Tuesday 5 July 2016

Les filles I

Je pense souvent à la maison d’été de ma grand-mère. La datcha toute verte, noyée dans la verdure ; de grosses lourdes pommes blanches qu’elle aimait tant. Grand-mère s’asseyait sur un banc vert qui longait l’escalier de la maison, et coupait le blanc de la chaire un peu sèche et rugueuse.

Devant la cuisine, on a installé un grand bac rond, dans le trou au-dessus on versait de l’eau, que le petit robinet vissé en bas recrachait dans l’évier.

La Volga brillait au soleil de toutes ses écailles – un poisson géant en train de se mouvoir entre deux rives.

Pommiers, cerisiers, pruniers peuplaient le jardin et les terrasses, qu’on devait aménager chaque année – la terre bouge tout le temps à cette endroit. D’habitude, il nous reste toujours quelque chose d’inchangé dans les lieux quittés et revisités, qui déclanche souvenirs. Je n’ai pas forcement envie d’aller voir ce qui reste de la datcha. J’ai tout simplement nulle part où aller. La maison d’été de grand- mère avec son potager, son jardin et ses terrasses a été littéralement dévorée par la terre. Si je veux la retrouver telle que je l’ai connue – il vaut mieux bien fouiller dans ma tête.
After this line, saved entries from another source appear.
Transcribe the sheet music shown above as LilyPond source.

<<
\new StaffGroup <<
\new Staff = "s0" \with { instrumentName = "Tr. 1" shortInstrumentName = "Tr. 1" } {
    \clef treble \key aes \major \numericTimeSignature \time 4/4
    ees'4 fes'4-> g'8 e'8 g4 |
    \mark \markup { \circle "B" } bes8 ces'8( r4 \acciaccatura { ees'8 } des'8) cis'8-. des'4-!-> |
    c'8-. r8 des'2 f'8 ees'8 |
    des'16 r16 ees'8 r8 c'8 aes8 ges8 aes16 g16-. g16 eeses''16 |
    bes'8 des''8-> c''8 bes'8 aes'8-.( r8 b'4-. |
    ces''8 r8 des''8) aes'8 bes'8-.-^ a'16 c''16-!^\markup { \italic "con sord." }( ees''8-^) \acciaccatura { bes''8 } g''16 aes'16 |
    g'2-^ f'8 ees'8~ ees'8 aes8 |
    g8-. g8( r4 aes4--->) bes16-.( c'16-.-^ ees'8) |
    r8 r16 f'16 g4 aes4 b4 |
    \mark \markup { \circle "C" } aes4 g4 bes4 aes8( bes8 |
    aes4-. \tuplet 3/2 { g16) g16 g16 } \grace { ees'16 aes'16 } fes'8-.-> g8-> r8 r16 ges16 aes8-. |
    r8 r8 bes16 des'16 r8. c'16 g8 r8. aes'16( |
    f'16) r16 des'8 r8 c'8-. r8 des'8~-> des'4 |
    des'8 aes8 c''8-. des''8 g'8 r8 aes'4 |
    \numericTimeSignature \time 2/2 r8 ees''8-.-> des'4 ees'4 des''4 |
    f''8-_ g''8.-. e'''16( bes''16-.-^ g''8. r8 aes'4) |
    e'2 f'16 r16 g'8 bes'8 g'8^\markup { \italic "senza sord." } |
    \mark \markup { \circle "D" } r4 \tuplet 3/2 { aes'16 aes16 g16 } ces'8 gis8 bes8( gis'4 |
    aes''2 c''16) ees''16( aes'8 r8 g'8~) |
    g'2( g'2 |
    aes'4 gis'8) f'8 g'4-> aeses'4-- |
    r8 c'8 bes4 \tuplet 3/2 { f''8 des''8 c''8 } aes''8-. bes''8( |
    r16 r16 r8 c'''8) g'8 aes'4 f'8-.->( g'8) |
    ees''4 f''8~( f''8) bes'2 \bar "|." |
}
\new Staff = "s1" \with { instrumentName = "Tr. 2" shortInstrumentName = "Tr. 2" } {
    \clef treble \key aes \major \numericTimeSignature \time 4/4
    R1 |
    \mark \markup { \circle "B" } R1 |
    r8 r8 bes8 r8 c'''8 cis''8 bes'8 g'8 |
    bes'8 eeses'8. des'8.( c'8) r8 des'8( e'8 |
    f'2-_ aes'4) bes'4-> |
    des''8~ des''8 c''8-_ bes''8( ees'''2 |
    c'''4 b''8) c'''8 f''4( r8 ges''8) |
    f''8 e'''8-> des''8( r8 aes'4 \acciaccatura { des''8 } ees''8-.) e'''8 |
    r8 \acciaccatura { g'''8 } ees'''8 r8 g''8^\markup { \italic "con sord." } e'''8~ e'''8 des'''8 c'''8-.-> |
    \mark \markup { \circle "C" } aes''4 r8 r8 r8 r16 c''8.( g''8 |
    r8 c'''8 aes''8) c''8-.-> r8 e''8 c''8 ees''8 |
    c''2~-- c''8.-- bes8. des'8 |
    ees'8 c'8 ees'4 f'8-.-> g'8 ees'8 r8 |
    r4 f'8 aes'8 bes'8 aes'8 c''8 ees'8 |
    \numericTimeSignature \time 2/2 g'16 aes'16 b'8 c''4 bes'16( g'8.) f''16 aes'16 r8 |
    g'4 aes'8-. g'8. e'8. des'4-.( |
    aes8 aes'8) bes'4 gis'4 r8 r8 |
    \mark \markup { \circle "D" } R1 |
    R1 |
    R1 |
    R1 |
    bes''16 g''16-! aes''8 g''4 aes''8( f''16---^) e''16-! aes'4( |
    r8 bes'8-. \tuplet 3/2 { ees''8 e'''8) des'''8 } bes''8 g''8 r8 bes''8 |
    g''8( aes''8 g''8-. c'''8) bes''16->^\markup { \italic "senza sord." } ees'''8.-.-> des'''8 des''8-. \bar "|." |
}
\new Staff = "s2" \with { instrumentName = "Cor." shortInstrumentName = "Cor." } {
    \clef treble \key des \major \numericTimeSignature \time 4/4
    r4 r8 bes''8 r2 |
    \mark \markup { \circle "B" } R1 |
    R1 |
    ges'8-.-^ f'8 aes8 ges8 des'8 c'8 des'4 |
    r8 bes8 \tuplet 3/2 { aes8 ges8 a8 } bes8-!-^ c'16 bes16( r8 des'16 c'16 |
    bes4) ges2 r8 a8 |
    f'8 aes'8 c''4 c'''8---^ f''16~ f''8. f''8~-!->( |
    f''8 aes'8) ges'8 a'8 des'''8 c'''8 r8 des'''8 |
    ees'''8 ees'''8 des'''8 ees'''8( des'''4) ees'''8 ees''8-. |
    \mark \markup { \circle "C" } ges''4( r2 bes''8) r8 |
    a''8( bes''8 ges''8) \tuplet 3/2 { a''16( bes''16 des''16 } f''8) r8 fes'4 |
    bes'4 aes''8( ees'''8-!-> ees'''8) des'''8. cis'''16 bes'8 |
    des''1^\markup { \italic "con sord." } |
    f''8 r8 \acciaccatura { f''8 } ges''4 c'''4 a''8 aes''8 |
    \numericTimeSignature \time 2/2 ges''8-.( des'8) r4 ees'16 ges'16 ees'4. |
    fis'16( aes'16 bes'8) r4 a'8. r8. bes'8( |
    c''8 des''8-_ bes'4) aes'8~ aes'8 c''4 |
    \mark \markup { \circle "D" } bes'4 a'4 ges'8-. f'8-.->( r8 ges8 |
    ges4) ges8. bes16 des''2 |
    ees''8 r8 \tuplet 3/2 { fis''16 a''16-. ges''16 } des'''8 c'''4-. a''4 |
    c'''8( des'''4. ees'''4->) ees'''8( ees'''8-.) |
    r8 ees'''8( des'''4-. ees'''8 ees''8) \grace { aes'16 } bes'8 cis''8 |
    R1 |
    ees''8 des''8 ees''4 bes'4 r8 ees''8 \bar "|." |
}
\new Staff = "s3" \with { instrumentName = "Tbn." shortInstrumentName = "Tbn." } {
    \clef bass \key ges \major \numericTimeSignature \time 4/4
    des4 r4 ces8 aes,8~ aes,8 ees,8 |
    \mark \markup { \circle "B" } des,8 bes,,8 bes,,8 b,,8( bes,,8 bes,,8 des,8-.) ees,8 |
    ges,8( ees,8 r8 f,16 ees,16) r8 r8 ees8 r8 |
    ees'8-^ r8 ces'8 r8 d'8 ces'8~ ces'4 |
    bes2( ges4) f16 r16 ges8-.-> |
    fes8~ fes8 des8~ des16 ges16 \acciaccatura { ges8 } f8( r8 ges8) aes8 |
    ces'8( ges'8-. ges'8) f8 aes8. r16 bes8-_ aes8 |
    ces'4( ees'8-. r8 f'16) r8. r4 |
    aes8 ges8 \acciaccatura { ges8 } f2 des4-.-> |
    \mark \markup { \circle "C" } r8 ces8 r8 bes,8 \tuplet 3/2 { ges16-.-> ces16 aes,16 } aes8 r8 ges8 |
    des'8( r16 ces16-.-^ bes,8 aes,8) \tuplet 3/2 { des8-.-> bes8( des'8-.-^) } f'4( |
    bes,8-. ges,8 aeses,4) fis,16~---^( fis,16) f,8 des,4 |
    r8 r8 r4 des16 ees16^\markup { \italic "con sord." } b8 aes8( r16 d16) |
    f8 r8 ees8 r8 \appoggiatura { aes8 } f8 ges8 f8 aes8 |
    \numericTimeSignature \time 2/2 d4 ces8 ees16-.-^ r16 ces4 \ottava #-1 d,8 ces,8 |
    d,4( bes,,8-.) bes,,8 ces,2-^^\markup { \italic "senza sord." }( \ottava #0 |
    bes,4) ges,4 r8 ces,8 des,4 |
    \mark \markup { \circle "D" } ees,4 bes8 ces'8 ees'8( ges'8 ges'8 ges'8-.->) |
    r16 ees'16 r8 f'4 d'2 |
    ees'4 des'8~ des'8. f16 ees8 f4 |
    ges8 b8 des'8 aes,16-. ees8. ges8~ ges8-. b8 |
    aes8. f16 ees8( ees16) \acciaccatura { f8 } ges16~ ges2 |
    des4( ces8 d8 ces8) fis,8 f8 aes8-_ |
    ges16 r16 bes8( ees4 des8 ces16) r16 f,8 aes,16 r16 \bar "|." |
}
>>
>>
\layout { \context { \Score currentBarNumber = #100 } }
La prune verte restait sur la fenêtre de la datcha et le soleil couchant s’attardait sur son dos – j’aime bien la sortir, la regarder, tachée d’ombres et de lumières – la fenêtre était encollée de feuilles de vigne sauvage qui grimpait sur la maison, de l’extérieur  – je la range bien dans son casier éphémère et je cours chercher Jania à l’école.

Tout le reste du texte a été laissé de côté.